Purpose The purpose of this study was to map the lymphatic drainage patterns of breast cancer with lymphoscintigraphy to evaluate the variability of drainage and to determine whether lymphatic mapping can help to increase the certainty of breast cancer staging. Materials and Methods Fifty women with breast cancer (mean age, 49 years) were included in the study. Lymphoscintigraphy was performed with 1 mCi Tc-99m rhenium sulfide colloid in a 2-ml volume injected into the four quadrants of the peritumoral area using a 25-gauge needle. Ten-minute dynamic images and 2-hour delayed static images were obtained in the anterior and lateral positions using a gamma camera with a high-resolution collimator. All patients had a modified radical mastectomy and axillary dissection. The results were evaluated with histopathologic findings of the axilla. Results Six patients had excision biopsies before surgery. Of 13 patients with centrally located tumors, 84% had axillary lymphatic drainage, whereas 53% drained to internal mammary lymphatics. Of 23 patients with outer quadrant tumors, 4 showed no lymphatic drainage and all of them had metastatic tumor in the axillary lymph nodes. Axillary drainage was seen in 82% of patients and internal mammary lymphatic drainage in 23%. Of eight patients with inner quadrant tumors, one patient with no lymphatic drainage was found to have metastases in the axilla. In this group, 62% had axillary and 50% had internal mammary lymphatic drainage, and one patient had supraclavicular drainage. Conclusions Lymphoscintigraphy indicates that drainage routes may vary, and thus it may play a guiding role in patients with breast cancer who need radiotherapy.
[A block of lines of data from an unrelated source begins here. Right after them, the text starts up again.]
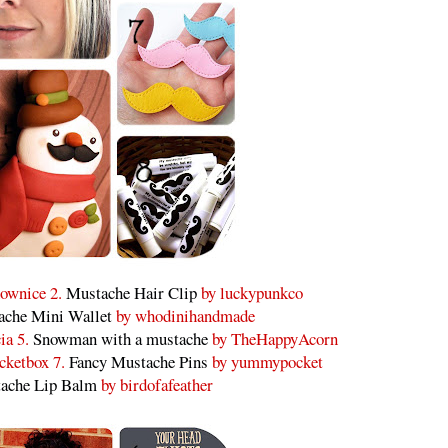
ownice 2.
Mustache Hair Clip
by luckypunkco
ache Mini Wallet
by whodinihandmade
ia 5.
Snowman with a mustache
by TheHappyAcorn
cketbox 7.
Fancy Mustache Pins
by yummypocket
ache Lip Balm
by birdofafeather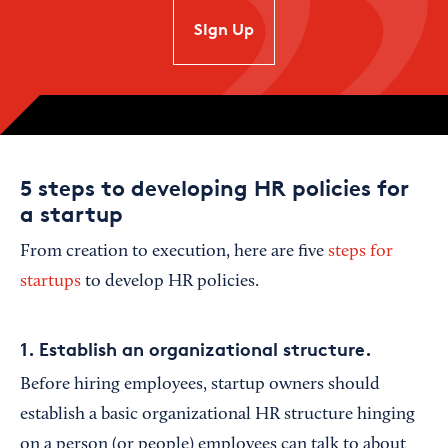
SIgn Up
5 steps to developing HR policies for
a startup
From creation to execution, here are five
steps for
startups
to develop HR policies.
1. Establish an organizational structure.
Before hiring employees, startup owners should
establish a basic organizational HR structure hinging
on a person (or people) employees can talk to about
In patients with internal mammary lymphatic drainage, the accuracy of radiotherapy planning may increase if internal mammary lymphoscintigraphy is added to the protocol. In patients with internal mammary drainage, obtaining an internal mammary lymphatic biopsy during surgery will also increase the accuracy of staging.
术前淋巴显像可以作为乳腺癌治疗计划的指导吗?
本研究的目的是利用淋巴显像绘制乳腺癌淋巴引流模式,以评估引流的可变性,并确定淋巴显像是否有助于增加乳腺癌分期的确定性。材料与方法50例女性乳腺癌患者(平均年龄49岁)纳入研究。淋巴显像采用1 mCi Tc-99m硫化铼胶体,体积为2 ml,用25号针注射到肿瘤周围的四个象限区域。使用带高分辨率准直器的伽马相机在前位和侧位获得10分钟动态图像和2小时延迟静态图像。所有患者均行改良乳房根治术和腋窝清扫术。结果与腋窝的组织病理学结果进行了评估。结果6例患者术前均行切除活检。在13例位于中心位置的肿瘤患者中,84%的患者有腋窝淋巴引流,53%的患者有乳腺内淋巴引流。23例外象限肿瘤中,4例无淋巴引流,均有腋窝淋巴结转移。腋窝引流占82%,乳腺内淋巴引流占23%。在8例内象限肿瘤患者中,1例无淋巴引流的患者被发现在腋窝转移。本组62%为腋窝淋巴引流,50%为乳腺内淋巴引流,1例为锁骨上淋巴引流。结论淋巴显像提示乳腺癌患者引流路径可能存在差异,对需要放疗的乳腺癌患者具有指导作用。对于有内乳淋巴引流的患者,如果在方案中加入内乳淋巴显像,则放疗计划的准确性可能会增加。对于有内乳引流的患者,术中进行内乳淋巴活检也可以提高分期的准确性。